Silent BobEvery notice that some people are like those dolls with the recordings in them?  You know, the one with the button in the back that you push and they say things?  Sometimes funny things, sometimes cute things, sometimes sarcastic things…  My favorite has always been the Silent Bob action figure.  It was (is?) about 12″ tall and had a button on the back.  Now the Jay figure had a button and if you pressed it he said about 5 different things from his movies, all funny, all dumb and pretty much expected.  If you pushed the button for Silent Bob, well, he didn’t way anything.  Which was all the quotes from all the movies he’d been in and a sarcastic statement on the whole talking doll thing, which is something Silent Bob would comment on.  Or at least shrug about as he tossed it over his shoulder and kept going.  It has never ceased to crack me up in its nerdy perfection.  Ahem…moving on…

People get like this over time.  If you ask them something, they start rattling off a pat answer.  Not the “Good Morning!  How are you? I’m fine, thanks,” type, but a really detailed answer about something which you can tell they’ve repeated over and over again because it rolls out of them like words from an actor.  It takes their attention and their energy and emotions somewhere else other than here, then they snap back when they are done with the recitation.  Like, “Yes, I’ve been married for 17 years.  It’s been difficult and we struggle a lot, but we make it work and it’s all worth it because of our son who’s going to college soon.”  That’s a prepackaged story that sums up this person’s identity in a nutshell.  If you prod a bit they get confused, uncomfortable, or settle in for a much longer version of the story which is just as glossy and contrived.  Or there are the shorter blurbs such as “Oh, I’ve always been fat”, “I’ve tried my best to provide for my family”, “I’m mostly a homebody and don’t get out much.”  All stories and they seem like they have developed naturally over time from experience.
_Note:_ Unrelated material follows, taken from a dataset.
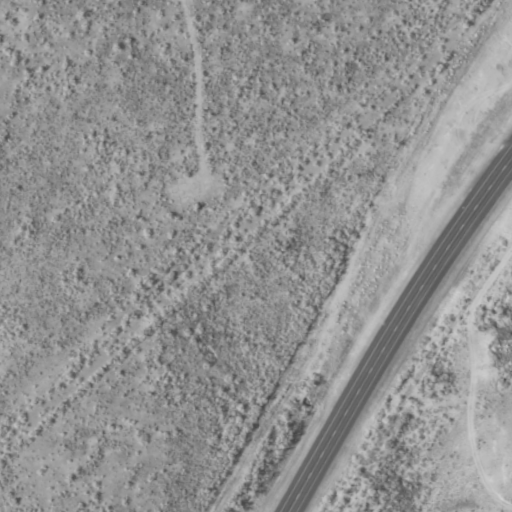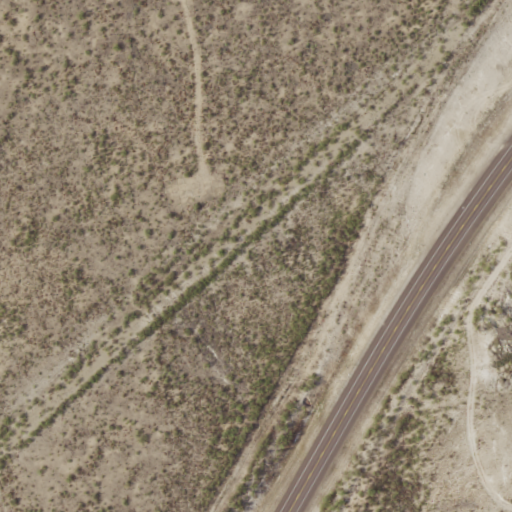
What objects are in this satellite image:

But did they?  Many times these stories are not our experiences, they are given to us by family and friends and acquaintances and we accept them, try them on, give in to them and make the our own.  They are rehearsed versions of ourselves because they have to be.  Because they don’t come naturally, they aren’t organic, they don’t reflect who we actually are.  They actually point to the fact that our identity is somewhere underneath this accretion of stories.
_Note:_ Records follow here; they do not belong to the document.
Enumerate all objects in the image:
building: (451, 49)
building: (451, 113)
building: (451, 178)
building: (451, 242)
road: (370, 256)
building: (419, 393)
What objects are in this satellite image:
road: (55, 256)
But before we start worrying about who we actually are underneath this shell that’s been constructed for us, let’s hunt down where the shell came from.  Because figuring out who said it, ourselves or those around us can help us erase the recording connected to those buttons.  Then we can start recording new stories, authentic ones, which support us and free us and allow us to explore.  My favorite one to start with is “I don’t know” but I’m also working up to the wise sarcastic witticisms of Silent Bob.  Because sometimes the best story to tell is the one you keep to yourself.